Counting geodesic “threads” inside a region recovers area and builds holographic networks for gravity subregions
This paper studies how a particular network of curves in empty anti-de Sitter (AdS) space can be used to describe the geometry inside a chosen subregion. The authors generalize a known idea — that all geodesics (shortest paths) in a highly symmetric space can be used to recover areas by counting intersections — to the case of an arbitrary connected subregion of vacuum AdS. They propose that the same web of curves, called partial-entanglement-entropy (PEE) threads, can be restricted to a subregion and still perfectly cover it.

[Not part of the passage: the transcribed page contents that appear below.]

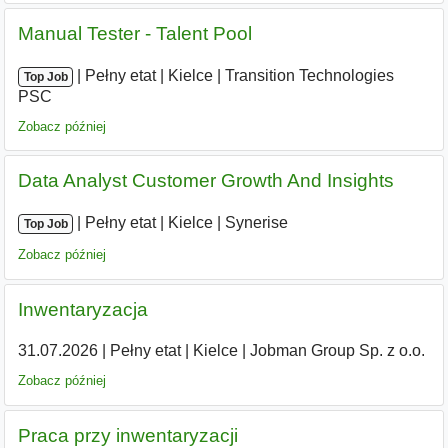
Manual Tester - Talent Pool
|
|
Pełny etat
|
Kielce
|
Transition Technologies
Top Job
PSC
Zobacz później
Data Analyst Customer Growth And Insights
|
|
Pełny etat
|
Kielce
|
Synerise
Top Job
Zobacz później
Inwentaryzacja
31.07.2026
|
Pełny etat
|
Kielce
|
Jobman Group Sp. z o.o.
Zobacz później
Praca przy inwentaryzacji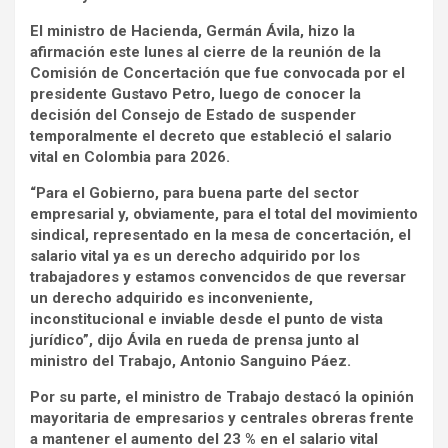
El ministro de Hacienda, Germán Ávila, hizo la
afirmación este lunes al cierre de la reunión de la
Comisión de Concertación que fue convocada por el
presidente Gustavo Petro, luego de conocer la
decisión del Consejo de Estado de suspender
temporalmente el decreto que estableció el salario
vital en Colombia para 2026.
“Para el Gobierno, para buena parte del sector
empresarial y, obviamente, para el total del movimiento
sindical, representado en la mesa de concertación, el
salario vital ya es un derecho adquirido por los
trabajadores y estamos convencidos de que reversar
un derecho adquirido es inconveniente,
inconstitucional e inviable desde el punto de vista
jurídico”, dijo Ávila en rueda de prensa junto al
ministro del Trabajo, Antonio Sanguino Páez.
Por su parte, el ministro de Trabajo destacó la opinión
mayoritaria de empresarios y centrales obreras frente
a mantener el aumento del 23 % en el salario vital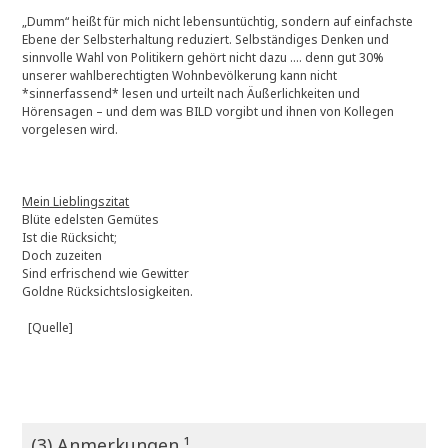
„Dumm“ heißt für mich nicht lebensuntüchtig, sondern auf einfachste
Ebene der Selbsterhaltung reduziert. Selbständiges Denken und
sinnvolle Wahl von Politikern gehört nicht dazu …. denn gut 30%
unserer wahlberechtigten Wohnbevölkerung kann nicht
*sinnerfassend* lesen und urteilt nach Äußerlichkeiten und
Hörensagen – und dem was BILD vorgibt und ihnen von Kollegen
vorgelesen wird.
Mein Lieblingszitat
Blüte edelsten Gemütes
Ist die Rücksicht;
Doch zuzeiten
Sind erfrischend wie Gewitter
Goldne Rücksichtslosigkeiten.
[Quelle]
(3) Anmerkungen ¹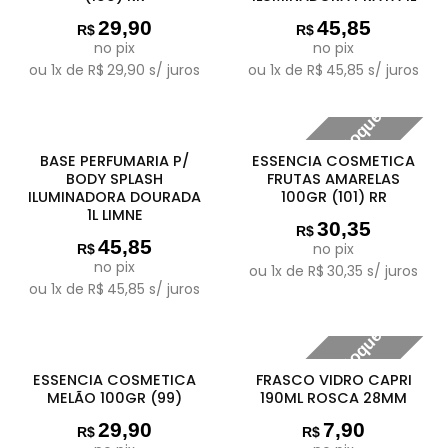
29,90
45,85
R$
R$
no pix
no pix
ou
1
x de
R$
29,90
s/ juros
ou
1
x de
R$
45,85
s/ juros
Fora de estoque
BASE PERFUMARIA P/
ESSENCIA COSMETICA
BODY SPLASH
FRUTAS AMARELAS
ILUMINADORA DOURADA
100GR (101) RR
1L LIMNE
30,35
R$
45,85
no pix
R$
no pix
ou
1
x de
R$
30,35
s/ juros
ou
1
x de
R$
45,85
s/ juros
Fora de estoque
ESSENCIA COSMETICA
FRASCO VIDRO CAPRI
MELÃO 100GR (99)
190ML ROSCA 28MM
29,90
7,90
R$
R$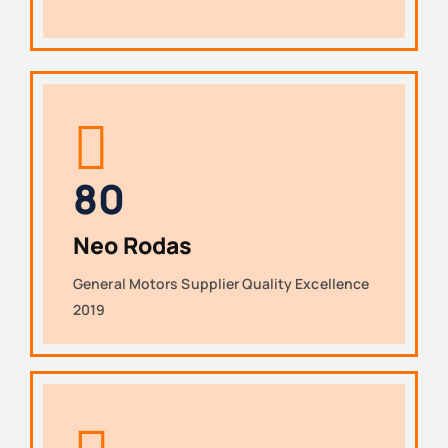
8
0
Neo Rodas
General Motors Supplier Quality Excellence
2019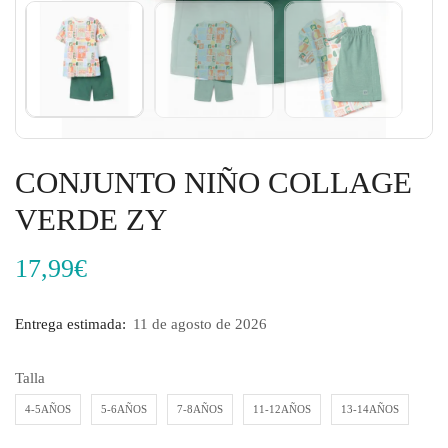
CONJUNTO NIÑO COLLAGE
VERDE ZY
17,99
€
Entrega estimada:
11 de agosto de 2026
Talla
4-5AÑOS
5-6AÑOS
7-8AÑOS
11-12AÑOS
13-14AÑOS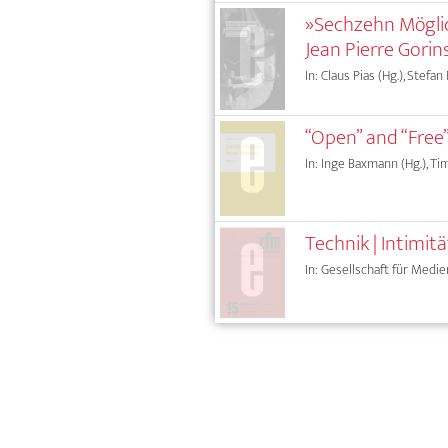
»Sechzehn Möglich
Jean Pierre Gori
In: Claus Pias (Hg.), Stefan
“Open” and “Free
In: Inge Baxmann (Hg.), Tim
Technik | Intimit
In: Gesellschaft für Medie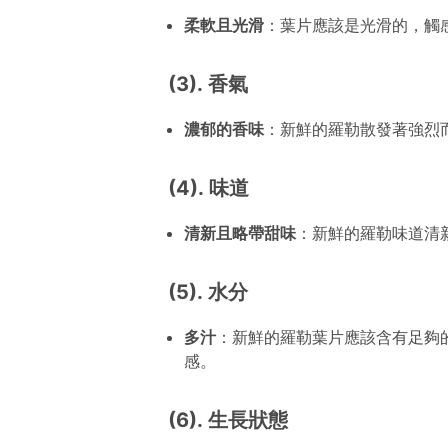
柔軟且光滑
：葉片應該是光滑的，觸
(3). 香氣
濃郁的香味
：新鮮的羅勒散發著強烈
(4). 味道
清新且略帶甜味
：新鮮的羅勒味道清
(5). 水分
多汁
：新鮮的羅勒葉片應該含有足夠
感。
(6). 生長狀態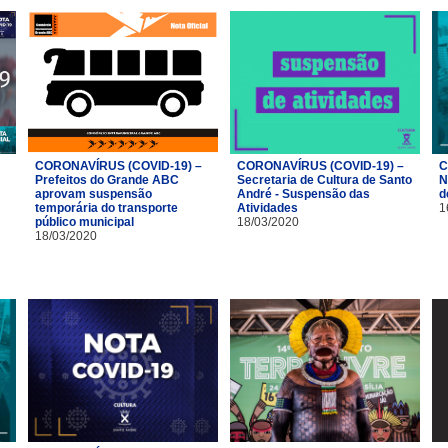
CORONAVÍRUS (COVID-19) –
CORONAVÍRUS (COVID-19) –
C
Prefeitos do Grande ABC
Secretaria de Cultura de Santo
N
aprovam suspensão
André - Suspensão das
d
temporária do transporte
Atividades
1
público municipal
18/03/2020
18/03/2020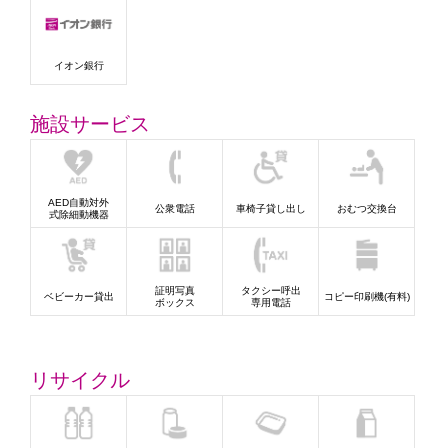
イオン銀行
施設サービス
AED自動対外
公衆電話
車椅子貸し出し
おむつ交換台
式除細動機器
証明写真
タクシー呼出
ベビーカー貸出
コピー印刷機(有料)
ボックス
専用電話
リサイクル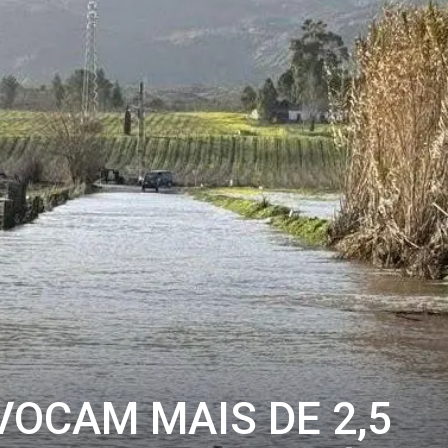
OCAM MAIS DE 2,5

PEE threads are bulk geodesics that are given a physical meaning by a boundary quantity called the two-point partial entanglement entropy (PEE). Unlike another earlier thread picture (bit threads), the PEE threads are fixed by the boundary entanglement data and they can cross each other. In prior work the PEE threads form an exact tessellation of Poincaré AdS. Here the authors analyze the kinematic space — the space of geodesics — for a general connected subregion a in vacuum AdS and identify the subset of geodesic segments that lie inside a. They show how to parameterize that subset and give a kinematic measure that counts intersections with bulk surfaces.
Using this construction, they show that the usual Ryu–Takayanagi (RT) surface for a boundary region can be recovered by finding the homologous surface inside the bulk that minimizes the number of intersections with the PEE network. That minimal intersection number equals the entanglement entropy from the RT formula. More generally, the paper uses the restricted PEE thread network to reconstruct bulk codimension-two surfaces by counting intersections, connecting the counting procedure to the Crofton formula from integral geometry (the mathematical statement that area equals an integral over intersections with geodesics).